Marx, certamente, reconheceu quão limitada é a liberdade do proletariado no processo de produção capitalista. Despojados do controle dos meios de produção e forçados a vender sua mão de obra em troca de um salário submetido à prática de mais-valia, os trabalhadores das sociedades capitalistas experimentam tão-só a ilusão de que são plenamente livres e de que estão no controle de sua capacidade para trabalhar.
Retomando, por fim, a importância dos valores no âmbito de exercício de nossa liberdade, é imperioso insistir que não escolhemos todos os nossos valores, já que muitas de nossas ações permanecem habituais e, portanto, insuscetíveis a ponderações e justificações. Só as justificamos, caso sejamos instados a fazê-lo.
Quando somos intimados a explicar nossas ações, sentimo-nos obrigados a legitimá-las. A legitimação é uma forma de argumentar no sentido de demonstrar a razão por que uma posição deve prevalecer sobre outras. A legitimação justifica a autoridade de uma pessoa ou organização. Muitas vezes, é por força da legitimação da tradição que agimos. A influência de práticas e valores tradicionais sobre o exercício de nossa liberdade não pode ser desconsiderada. Bauman nos ensina o seguinte:

“(...) o que foi unido nenhuma presunção humana deve separar. Entretanto, mais que a consagração dos valores por sua idade avançada, os que procuram a aceitação popular para os princípios que pregam vão em alguma extensão escavar alguma evidência histórica genuína, putativa, de sua antiguidade. A imagem do passado histórico é sempre seletiva, e a deferência das pessoas com relação a ele pode ser listada entre as ações de disputas contemporâneas sobre valores.
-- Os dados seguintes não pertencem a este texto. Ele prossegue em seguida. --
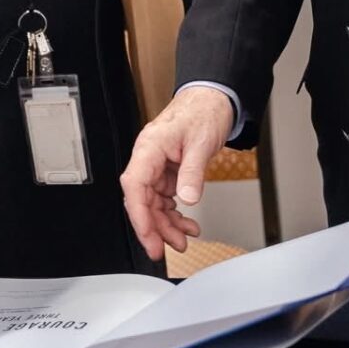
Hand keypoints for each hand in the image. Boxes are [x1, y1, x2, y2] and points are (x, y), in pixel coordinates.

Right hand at [120, 86, 234, 261]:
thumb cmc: (203, 111)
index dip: (139, 214)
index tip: (149, 236)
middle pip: (142, 199)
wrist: (213, 98)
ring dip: (166, 224)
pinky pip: (165, 197)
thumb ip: (192, 172)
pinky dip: (175, 213)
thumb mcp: (201, 143)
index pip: (134, 185)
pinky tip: (187, 224)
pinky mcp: (168, 170)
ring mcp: (157, 165)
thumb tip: (188, 198)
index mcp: (149, 147)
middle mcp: (149, 157)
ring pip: (153, 203)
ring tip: (183, 240)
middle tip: (166, 249)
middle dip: (154, 227)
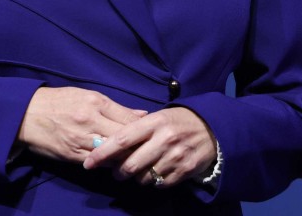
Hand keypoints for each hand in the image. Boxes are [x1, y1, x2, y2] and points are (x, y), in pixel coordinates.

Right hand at [17, 87, 146, 162]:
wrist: (27, 114)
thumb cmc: (60, 101)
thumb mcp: (87, 95)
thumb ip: (115, 107)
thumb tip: (142, 114)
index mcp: (95, 102)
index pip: (128, 118)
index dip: (143, 128)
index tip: (151, 133)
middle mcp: (89, 121)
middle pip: (123, 136)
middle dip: (137, 144)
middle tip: (148, 149)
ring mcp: (80, 139)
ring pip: (112, 152)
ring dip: (124, 156)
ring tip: (135, 158)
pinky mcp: (72, 154)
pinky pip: (96, 162)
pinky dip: (108, 163)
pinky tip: (115, 163)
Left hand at [82, 107, 216, 187]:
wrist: (212, 127)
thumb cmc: (177, 121)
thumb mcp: (158, 117)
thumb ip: (135, 128)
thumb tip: (107, 143)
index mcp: (154, 122)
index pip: (122, 139)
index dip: (103, 153)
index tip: (89, 163)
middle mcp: (164, 139)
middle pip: (131, 165)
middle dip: (118, 172)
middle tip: (116, 172)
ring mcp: (175, 156)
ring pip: (144, 178)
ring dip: (137, 178)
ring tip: (139, 171)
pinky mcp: (185, 170)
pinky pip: (160, 184)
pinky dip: (154, 182)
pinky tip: (156, 172)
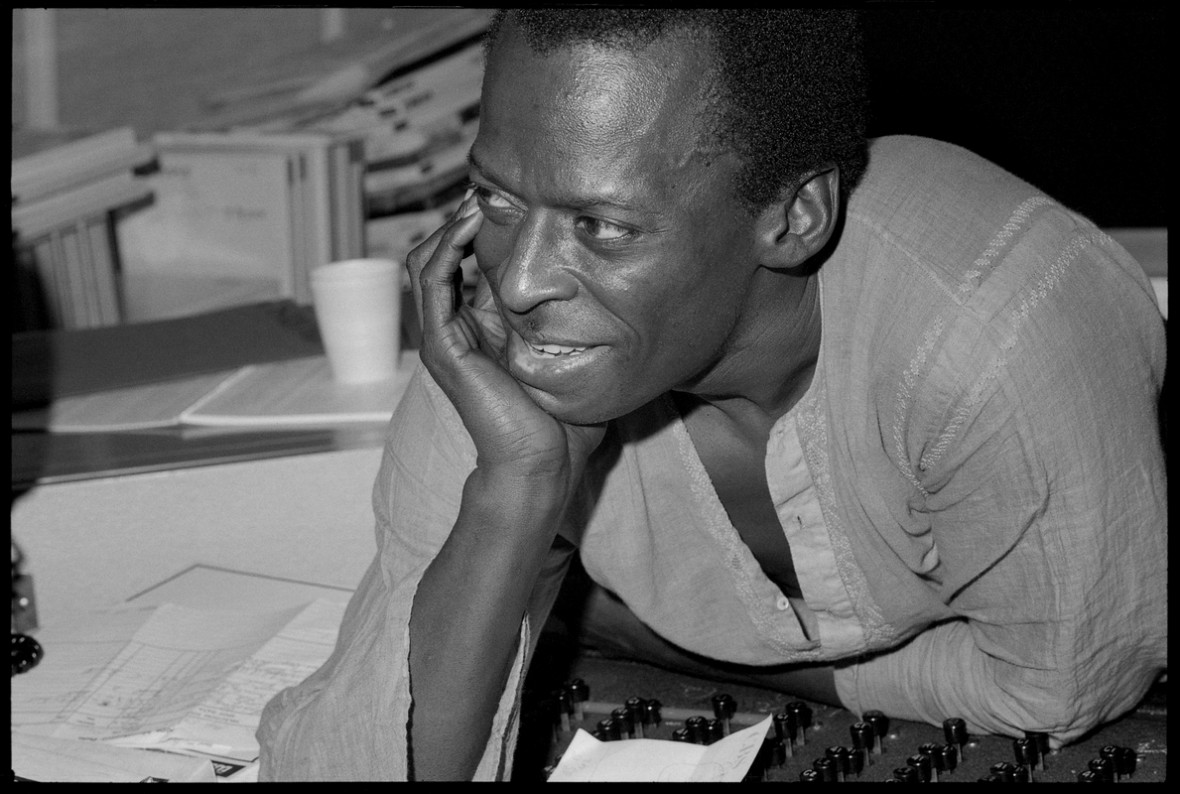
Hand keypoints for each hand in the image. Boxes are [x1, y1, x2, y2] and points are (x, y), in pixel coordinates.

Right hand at [406, 194, 604, 483]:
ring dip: (450, 225)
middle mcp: (458, 326)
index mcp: (483, 326)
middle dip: (462, 217)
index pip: (468, 262)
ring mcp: (444, 336)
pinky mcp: (442, 346)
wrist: (544, 463)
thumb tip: (614, 288)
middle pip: (442, 254)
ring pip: (428, 261)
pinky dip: (446, 248)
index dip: (483, 227)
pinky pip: (432, 283)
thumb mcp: (572, 352)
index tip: (515, 197)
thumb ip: (576, 321)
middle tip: (490, 187)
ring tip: (478, 198)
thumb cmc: (563, 420)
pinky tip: (469, 224)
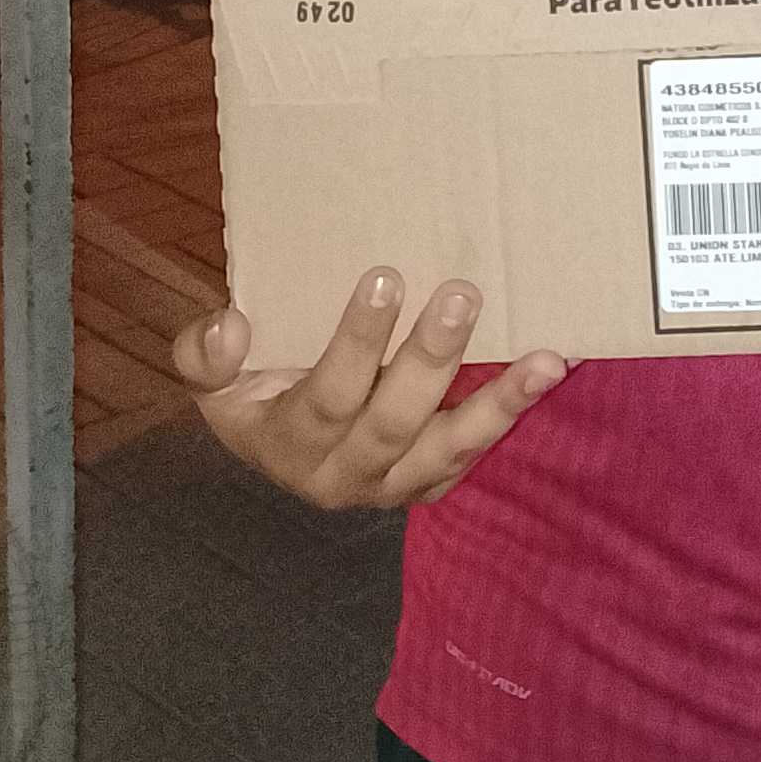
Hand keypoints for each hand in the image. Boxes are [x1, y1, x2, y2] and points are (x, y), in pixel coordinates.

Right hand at [169, 268, 567, 509]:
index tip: (385, 277)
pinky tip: (556, 367)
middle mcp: (344, 476)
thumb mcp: (209, 377)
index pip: (328, 395)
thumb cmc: (250, 392)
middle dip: (430, 359)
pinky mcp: (431, 481)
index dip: (356, 342)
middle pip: (394, 421)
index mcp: (288, 445)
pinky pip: (477, 451)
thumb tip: (231, 327)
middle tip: (462, 293)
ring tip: (546, 359)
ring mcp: (394, 484)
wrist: (279, 446)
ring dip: (500, 403)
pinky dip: (517, 411)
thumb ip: (203, 354)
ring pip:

Uma vez que se aceite que determinados valores eram mantidos por nossos antepassados, eles se tornam menos vulneráveis à crítica contemporânea. A legitimação tradicional torna-se paulatinamente atrativa em períodos de mudanças aceleradas que só geram inquietação e ansiedade, quando parece, então, oferecer um conjunto de escolhas relativamente seguro, menos angustiante”.

(p. 106)

 A reivindicação de mais liberdade pelos indivíduos não deixa de acompanhar-se de angústia. Disso tratou com autoridade Sartre.
Bauman refere outras formas de legitimação, como a legitimação carismática, comum, especialmente, no domínio da Igreja sobre os fiéis. Segundo Bauman, “quanto mais forte for o carisma dos líderes, mais difícil é questionar seus comandos e mais confortável para os seguidores de suas ordens quando expostos a situações de incertezas” (p.107). No entanto, o autor nos lembra que o carisma não é uma particularidade do comportamento das autoridades da igreja ou de instituições. Ele surge sempre que a aceitação de determinados valores decorre da crença em que a pessoa que os prega está investida de poder privilegiado, que garante a verdade de seus pontos de vista.
Decerto, seria possível avançar mais; todavia, creio suficientes estas notas de reflexão sobre os fatores que podem limitar nossa liberdade, que se expressa socialmente em graus. Se não somos totalmente livres, como pretender que sejamos dotados de livre-arbítrio? Como a questão do livre-arbítrio tem uma série de implicações (psicológica, neurológica, filosófica, biológica, teológica), deixarei para dela tratar em outra ocasião.